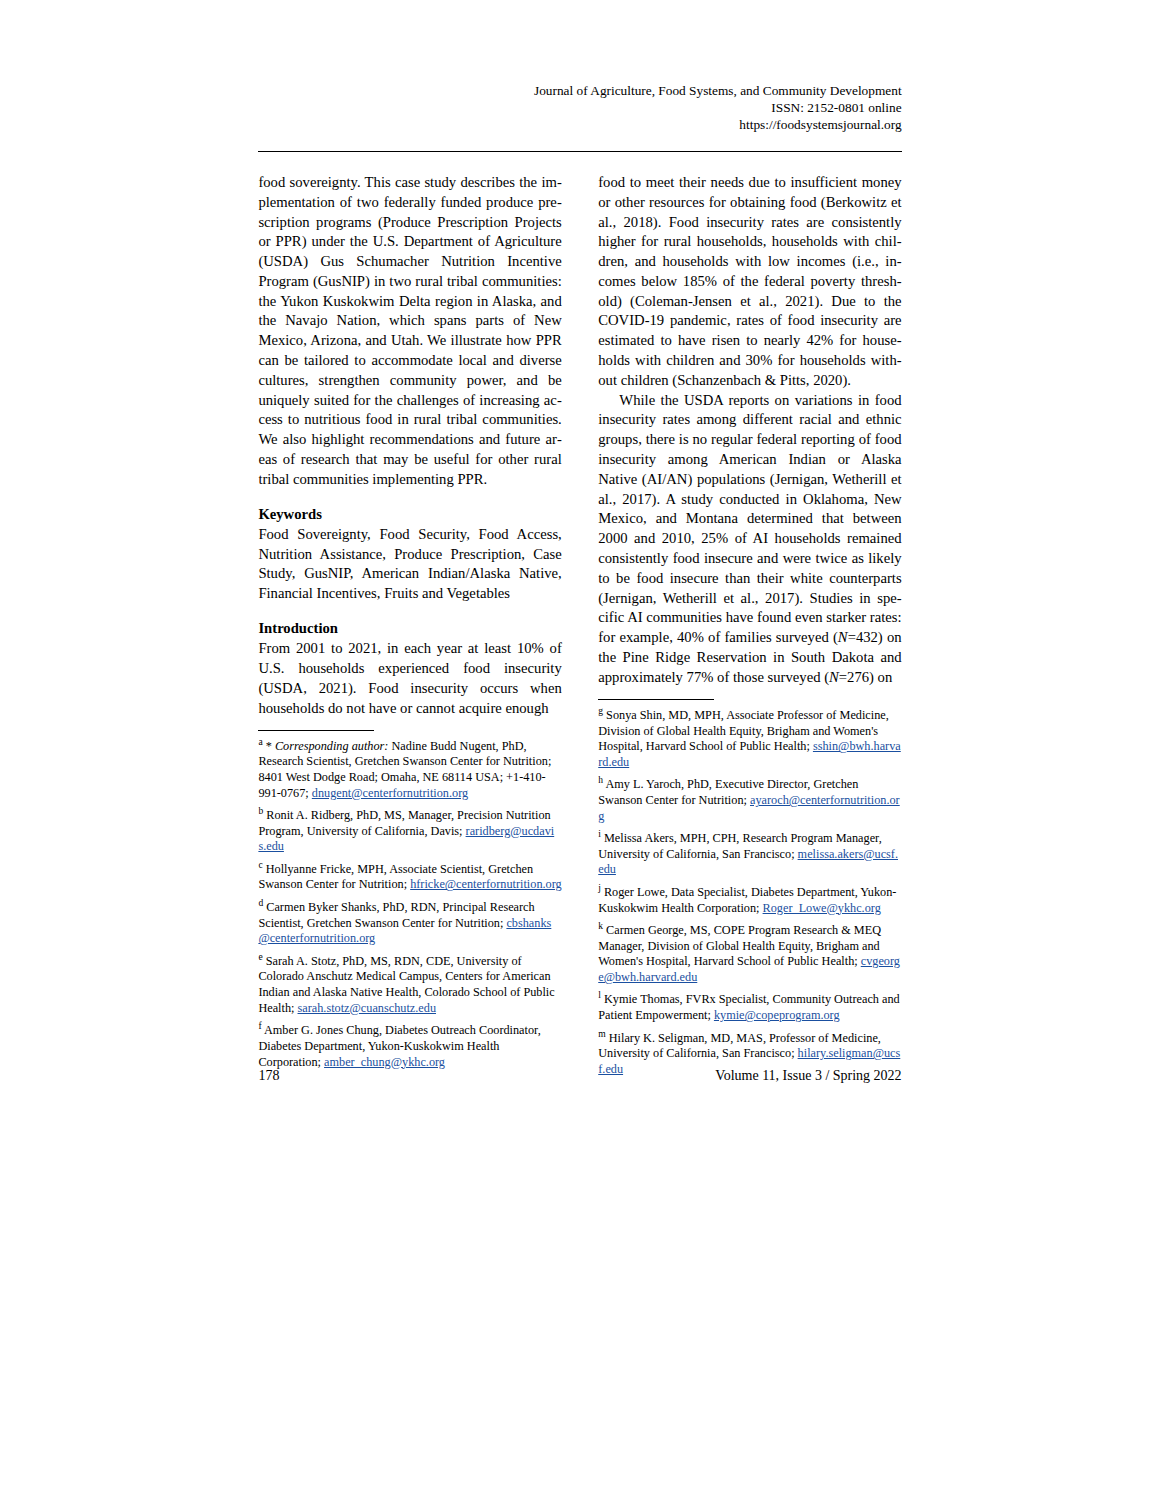Journal of Agriculture, Food Systems, and Community Development
ISSN: 2152-0801 online
https://foodsystemsjournal.org
food sovereignty. This case study describes the implementation of two federally funded produce prescription programs (Produce Prescription Projects or PPR) under the U.S. Department of Agriculture (USDA) Gus Schumacher Nutrition Incentive Program (GusNIP) in two rural tribal communities: the Yukon Kuskokwim Delta region in Alaska, and the Navajo Nation, which spans parts of New Mexico, Arizona, and Utah. We illustrate how PPR can be tailored to accommodate local and diverse cultures, strengthen community power, and be uniquely suited for the challenges of increasing access to nutritious food in rural tribal communities. We also highlight recommendations and future areas of research that may be useful for other rural tribal communities implementing PPR.
Keywords
Food Sovereignty, Food Security, Food Access, Nutrition Assistance, Produce Prescription, Case Study, GusNIP, American Indian/Alaska Native, Financial Incentives, Fruits and Vegetables
Introduction
From 2001 to 2021, in each year at least 10% of U.S. households experienced food insecurity (USDA, 2021). Food insecurity occurs when households do not have or cannot acquire enough
a * Corresponding author: Nadine Budd Nugent, PhD, Research Scientist, Gretchen Swanson Center for Nutrition; 8401 West Dodge Road; Omaha, NE 68114 USA; +1-410-991-0767; dnugent@centerfornutrition.org
b Ronit A. Ridberg, PhD, MS, Manager, Precision Nutrition Program, University of California, Davis; raridberg@ucdavis.edu
c Hollyanne Fricke, MPH, Associate Scientist, Gretchen Swanson Center for Nutrition; hfricke@centerfornutrition.org
d Carmen Byker Shanks, PhD, RDN, Principal Research Scientist, Gretchen Swanson Center for Nutrition; cbshanks@centerfornutrition.org
e Sarah A. Stotz, PhD, MS, RDN, CDE, University of Colorado Anschutz Medical Campus, Centers for American Indian and Alaska Native Health, Colorado School of Public Health; sarah.stotz@cuanschutz.edu
f Amber G. Jones Chung, Diabetes Outreach Coordinator, Diabetes Department, Yukon-Kuskokwim Health Corporation; amber_chung@ykhc.org
food to meet their needs due to insufficient money or other resources for obtaining food (Berkowitz et al., 2018). Food insecurity rates are consistently higher for rural households, households with children, and households with low incomes (i.e., incomes below 185% of the federal poverty threshold) (Coleman-Jensen et al., 2021). Due to the COVID-19 pandemic, rates of food insecurity are estimated to have risen to nearly 42% for households with children and 30% for households without children (Schanzenbach & Pitts, 2020).
While the USDA reports on variations in food insecurity rates among different racial and ethnic groups, there is no regular federal reporting of food insecurity among American Indian or Alaska Native (AI/AN) populations (Jernigan, Wetherill et al., 2017). A study conducted in Oklahoma, New Mexico, and Montana determined that between 2000 and 2010, 25% of AI households remained consistently food insecure and were twice as likely to be food insecure than their white counterparts (Jernigan, Wetherill et al., 2017). Studies in specific AI communities have found even starker rates: for example, 40% of families surveyed (N=432) on the Pine Ridge Reservation in South Dakota and approximately 77% of those surveyed (N=276) on
g Sonya Shin, MD, MPH, Associate Professor of Medicine, Division of Global Health Equity, Brigham and Women's Hospital, Harvard School of Public Health; sshin@bwh.harvard.edu
h Amy L. Yaroch, PhD, Executive Director, Gretchen Swanson Center for Nutrition; ayaroch@centerfornutrition.org
i Melissa Akers, MPH, CPH, Research Program Manager, University of California, San Francisco; melissa.akers@ucsf.edu
j Roger Lowe, Data Specialist, Diabetes Department, Yukon-Kuskokwim Health Corporation; Roger_Lowe@ykhc.org
k Carmen George, MS, COPE Program Research & MEQ Manager, Division of Global Health Equity, Brigham and Women's Hospital, Harvard School of Public Health; cvgeorge@bwh.harvard.edu
l Kymie Thomas, FVRx Specialist, Community Outreach and Patient Empowerment; kymie@copeprogram.org
m Hilary K. Seligman, MD, MAS, Professor of Medicine, University of California, San Francisco; hilary.seligman@ucsf.edu
178 Volume 11, Issue 3 / Spring 2022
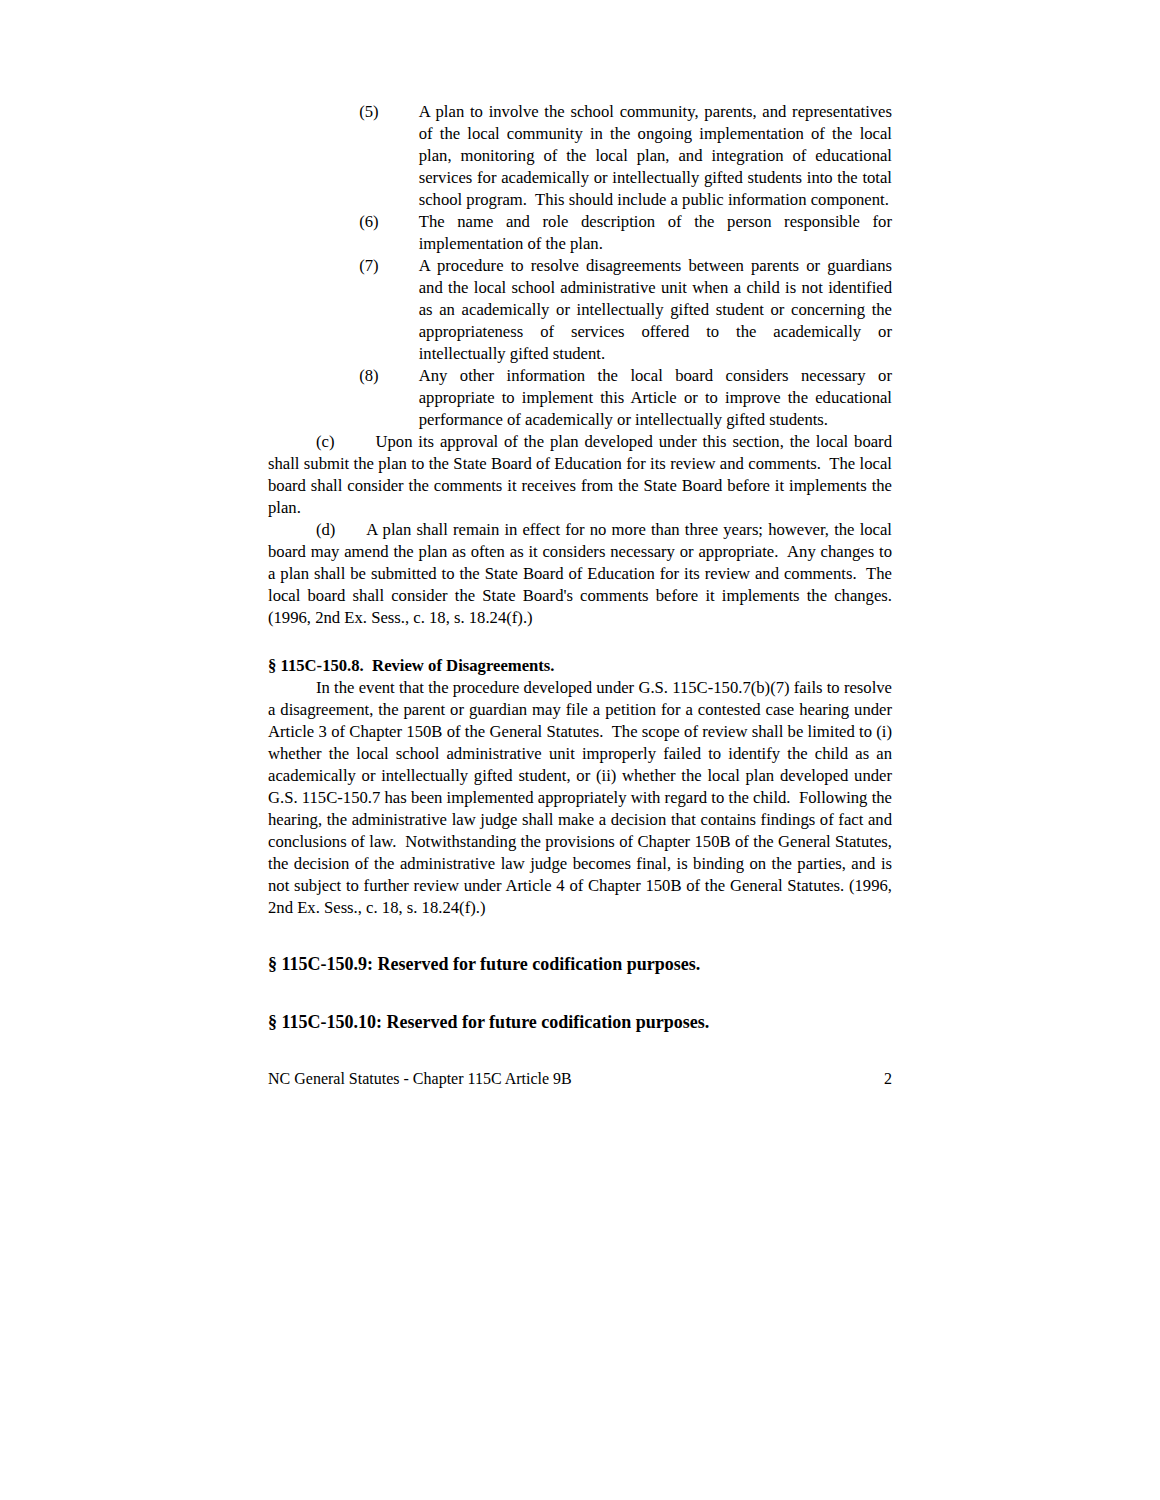(5)
A plan to involve the school community, parents, and representatives of the local community in the ongoing implementation of the local plan, monitoring of the local plan, and integration of educational services for academically or intellectually gifted students into the total school program. This should include a public information component.
(6)
The name and role description of the person responsible for implementation of the plan.
(7)
A procedure to resolve disagreements between parents or guardians and the local school administrative unit when a child is not identified as an academically or intellectually gifted student or concerning the appropriateness of services offered to the academically or intellectually gifted student.
(8)
Any other information the local board considers necessary or appropriate to implement this Article or to improve the educational performance of academically or intellectually gifted students.
(c) Upon its approval of the plan developed under this section, the local board shall submit the plan to the State Board of Education for its review and comments. The local board shall consider the comments it receives from the State Board before it implements the plan.
(d) A plan shall remain in effect for no more than three years; however, the local board may amend the plan as often as it considers necessary or appropriate. Any changes to a plan shall be submitted to the State Board of Education for its review and comments. The local board shall consider the State Board's comments before it implements the changes. (1996, 2nd Ex. Sess., c. 18, s. 18.24(f).)
§ 115C-150.8. Review of Disagreements.
In the event that the procedure developed under G.S. 115C-150.7(b)(7) fails to resolve a disagreement, the parent or guardian may file a petition for a contested case hearing under Article 3 of Chapter 150B of the General Statutes. The scope of review shall be limited to (i) whether the local school administrative unit improperly failed to identify the child as an academically or intellectually gifted student, or (ii) whether the local plan developed under G.S. 115C-150.7 has been implemented appropriately with regard to the child. Following the hearing, the administrative law judge shall make a decision that contains findings of fact and conclusions of law. Notwithstanding the provisions of Chapter 150B of the General Statutes, the decision of the administrative law judge becomes final, is binding on the parties, and is not subject to further review under Article 4 of Chapter 150B of the General Statutes. (1996, 2nd Ex. Sess., c. 18, s. 18.24(f).)
§ 115C-150.9: Reserved for future codification purposes.
§ 115C-150.10: Reserved for future codification purposes.
NC General Statutes - Chapter 115C Article 9B
2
********************
Retype the records in full, exactly as given, and omit the pictures.

• **RESPONSE BOX**:
Journal of Agriculture, Food Systems, and Community Development
ISSN: 2152-0801 online
https://foodsystemsjournal.org
food sovereignty. This case study describes the implementation of two federally funded produce prescription programs (Produce Prescription Projects or PPR) under the U.S. Department of Agriculture (USDA) Gus Schumacher Nutrition Incentive Program (GusNIP) in two rural tribal communities: the Yukon Kuskokwim Delta region in Alaska, and the Navajo Nation, which spans parts of New Mexico, Arizona, and Utah. We illustrate how PPR can be tailored to accommodate local and diverse cultures, strengthen community power, and be uniquely suited for the challenges of increasing access to nutritious food in rural tribal communities. We also highlight recommendations and future areas of research that may be useful for other rural tribal communities implementing PPR.
Keywords
Food Sovereignty, Food Security, Food Access, Nutrition Assistance, Produce Prescription, Case Study, GusNIP, American Indian/Alaska Native, Financial Incentives, Fruits and Vegetables
Introduction
From 2001 to 2021, in each year at least 10% of U.S. households experienced food insecurity (USDA, 2021). Food insecurity occurs when households do not have or cannot acquire enough
a * Corresponding author: Nadine Budd Nugent, PhD, Research Scientist, Gretchen Swanson Center for Nutrition; 8401 West Dodge Road; Omaha, NE 68114 USA; +1-410-991-0767; dnugent@centerfornutrition.org
b Ronit A. Ridberg, PhD, MS, Manager, Precision Nutrition Program, University of California, Davis; raridberg@ucdavis.edu
c Hollyanne Fricke, MPH, Associate Scientist, Gretchen Swanson Center for Nutrition; hfricke@centerfornutrition.org
d Carmen Byker Shanks, PhD, RDN, Principal Research Scientist, Gretchen Swanson Center for Nutrition; cbshanks@centerfornutrition.org
e Sarah A. Stotz, PhD, MS, RDN, CDE, University of Colorado Anschutz Medical Campus, Centers for American Indian and Alaska Native Health, Colorado School of Public Health; sarah.stotz@cuanschutz.edu
f Amber G. Jones Chung, Diabetes Outreach Coordinator, Diabetes Department, Yukon-Kuskokwim Health Corporation; amber_chung@ykhc.org
food to meet their needs due to insufficient money or other resources for obtaining food (Berkowitz et al., 2018). Food insecurity rates are consistently higher for rural households, households with children, and households with low incomes (i.e., incomes below 185% of the federal poverty threshold) (Coleman-Jensen et al., 2021). Due to the COVID-19 pandemic, rates of food insecurity are estimated to have risen to nearly 42% for households with children and 30% for households without children (Schanzenbach & Pitts, 2020).
While the USDA reports on variations in food insecurity rates among different racial and ethnic groups, there is no regular federal reporting of food insecurity among American Indian or Alaska Native (AI/AN) populations (Jernigan, Wetherill et al., 2017). A study conducted in Oklahoma, New Mexico, and Montana determined that between 2000 and 2010, 25% of AI households remained consistently food insecure and were twice as likely to be food insecure than their white counterparts (Jernigan, Wetherill et al., 2017). Studies in specific AI communities have found even starker rates: for example, 40% of families surveyed (N=432) on the Pine Ridge Reservation in South Dakota and approximately 77% of those surveyed (N=276) on
g Sonya Shin, MD, MPH, Associate Professor of Medicine, Division of Global Health Equity, Brigham and Women's Hospital, Harvard School of Public Health; sshin@bwh.harvard.edu
h Amy L. Yaroch, PhD, Executive Director, Gretchen Swanson Center for Nutrition; ayaroch@centerfornutrition.org
i Melissa Akers, MPH, CPH, Research Program Manager, University of California, San Francisco; melissa.akers@ucsf.edu
j Roger Lowe, Data Specialist, Diabetes Department, Yukon-Kuskokwim Health Corporation; Roger_Lowe@ykhc.org
k Carmen George, MS, COPE Program Research & MEQ Manager, Division of Global Health Equity, Brigham and Women's Hospital, Harvard School of Public Health; cvgeorge@bwh.harvard.edu
l Kymie Thomas, FVRx Specialist, Community Outreach and Patient Empowerment; kymie@copeprogram.org
m Hilary K. Seligman, MD, MAS, Professor of Medicine, University of California, San Francisco; hilary.seligman@ucsf.edu
178 Volume 11, Issue 3 / Spring 2022
(5)
A plan to involve the school community, parents, and representatives of the local community in the ongoing implementation of the local plan, monitoring of the local plan, and integration of educational services for academically or intellectually gifted students into the total school program. This should include a public information component.
(6)
The name and role description of the person responsible for implementation of the plan.
(7)
A procedure to resolve disagreements between parents or guardians and the local school administrative unit when a child is not identified as an academically or intellectually gifted student or concerning the appropriateness of services offered to the academically or intellectually gifted student.
(8)
Any other information the local board considers necessary or appropriate to implement this Article or to improve the educational performance of academically or intellectually gifted students.
(c) Upon its approval of the plan developed under this section, the local board shall submit the plan to the State Board of Education for its review and comments. The local board shall consider the comments it receives from the State Board before it implements the plan.
(d) A plan shall remain in effect for no more than three years; however, the local board may amend the plan as often as it considers necessary or appropriate. Any changes to a plan shall be submitted to the State Board of Education for its review and comments. The local board shall consider the State Board's comments before it implements the changes. (1996, 2nd Ex. Sess., c. 18, s. 18.24(f).)
§ 115C-150.8. Review of Disagreements.
In the event that the procedure developed under G.S. 115C-150.7(b)(7) fails to resolve a disagreement, the parent or guardian may file a petition for a contested case hearing under Article 3 of Chapter 150B of the General Statutes. The scope of review shall be limited to (i) whether the local school administrative unit improperly failed to identify the child as an academically or intellectually gifted student, or (ii) whether the local plan developed under G.S. 115C-150.7 has been implemented appropriately with regard to the child. Following the hearing, the administrative law judge shall make a decision that contains findings of fact and conclusions of law. Notwithstanding the provisions of Chapter 150B of the General Statutes, the decision of the administrative law judge becomes final, is binding on the parties, and is not subject to further review under Article 4 of Chapter 150B of the General Statutes. (1996, 2nd Ex. Sess., c. 18, s. 18.24(f).)
§ 115C-150.9: Reserved for future codification purposes.
§ 115C-150.10: Reserved for future codification purposes.
NC General Statutes - Chapter 115C Article 9B
2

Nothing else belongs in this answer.